The AI Systems team owns the core recommendations engine and ML platform that powers billions of AI-driven marketing decisions daily across some of the world's largest consumer brands. As a Senior Data Engineer, you will own the Spark-based data pipelines and data infrastructure at the heart of this system - building, scaling, and optimizing the data layer that feeds our production ML models. You will work alongside ML engineers and scientists in a collaborative environment, contributing data pipelines and products to power our core recommender systems and our DaVinci Personalization product. This is an opportunity to work end-to-end on large-scale data systems that touch millions of customers, on a team working at the intersection of data engineering and machine learning.
This role will be reporting to the Director of Engineering (AI/ML).
Responsibilities:
- Build, maintain, and optimize production data pipelines that power AI-driven personalization at scale across content selection, send-time optimization, subject line personalization, and frequency capping
- Own and scale Spark-based batch pipelines, including cluster configuration, tuning, and performance optimization across GCP Dataproc
- Build and maintain our ML Data Lake, ensuring data quality, accessibility, and efficient storage
- Support the data needs of ML Engineers and Scientists for model development, training, and evaluation
- Identify and resolve performance bottlenecks and scaling limitations in data pipelines and infrastructure
- Collaborate with distributed systems engineers on the platform's architectural evolution, ensuring data layer continuity throughout
- Continuously improve data infrastructure for greater scalability and reliability
- Release features and data products that deliver measurable and tangible business value
Qualifications:
- 5+ years of data engineering experience
- Deep expertise with Apache Spark, including the PySpark DataFrame API and experience solving challenging scaling problems
- Experience with large-scale data processing, cluster configuration, optimization, and tuning (we use GCP Dataproc)
- Strong software development skills in Python (unit testing, git, code review, CI/CD)
- Experience with data storage formats (we use Parquet, Delta Lake)
- Experience with event streaming data (we use Kafka)
- Experience with cloud computing platforms (we use Google Cloud Platform)
- Experience with advanced query optimization
- Familiar with Software Development Lifecycle practices, such as continuous integration/continuous delivery and automated deployment (we use Docker, Kubernetes, and GitHub Actions)
- Ability to collaborate with technical partners - you'll be working closely with ML engineers, scientists, and other teams to determine requirements and make design decisions
- Enjoys working in a fast-paced, goal-driven environment
The base pay range for this position is $144K CAD - 188K CAD/year, which can include additional bonus depending on the position ultimately offered, in addition to a full range of medical, financial, and/or other benefits.
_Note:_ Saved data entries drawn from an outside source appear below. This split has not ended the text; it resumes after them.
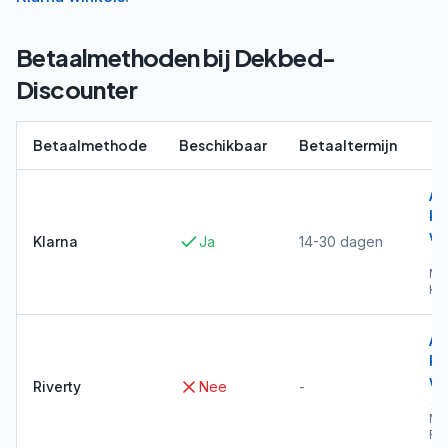
Betaalmethoden bij
Dekbed-
Discounter
Betaalmethode
Beschikbaar
Betaaltermijn
Al
Kl
wi
Klarna
Ja
14-30 dagen
→
Me
Kla
Al
Ri
wi
Riverty
Nee
-
→
Me
Riv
The base pay offered may vary depending on job-related knowledge, skills, and experience.
Studies have shown that women, communities of color, and historically underrepresented people are less likely to apply to jobs unless they meet every single qualification. We are committed to building a diverse and inclusive culture where all Inkers can thrive. If you’re excited about the role but don’t meet all of the abovementioned qualifications, we encourage you to apply. Our differences bring a breadth of knowledge and perspectives that makes us collectively stronger.
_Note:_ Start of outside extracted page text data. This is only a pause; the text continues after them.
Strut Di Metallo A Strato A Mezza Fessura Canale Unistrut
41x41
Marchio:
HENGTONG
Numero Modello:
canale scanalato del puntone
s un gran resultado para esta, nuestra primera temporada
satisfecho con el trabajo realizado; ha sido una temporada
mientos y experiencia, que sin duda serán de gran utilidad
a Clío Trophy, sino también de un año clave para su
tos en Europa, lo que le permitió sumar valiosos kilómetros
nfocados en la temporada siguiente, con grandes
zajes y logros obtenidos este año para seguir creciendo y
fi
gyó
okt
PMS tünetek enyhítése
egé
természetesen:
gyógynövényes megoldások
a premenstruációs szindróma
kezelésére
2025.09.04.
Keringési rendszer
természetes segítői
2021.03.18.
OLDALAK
We welcome and employ people regardless of race, color, gender identity or expression, religion, genetic information, parental or pregnancy status, national origin, sexual orientation, age, citizenship, marital status, ethnicity, family or marital status, physical and mental ability, political affiliation, disability, Veteran status, or other protected characteristics. We are proud to be an equal opportunity employer.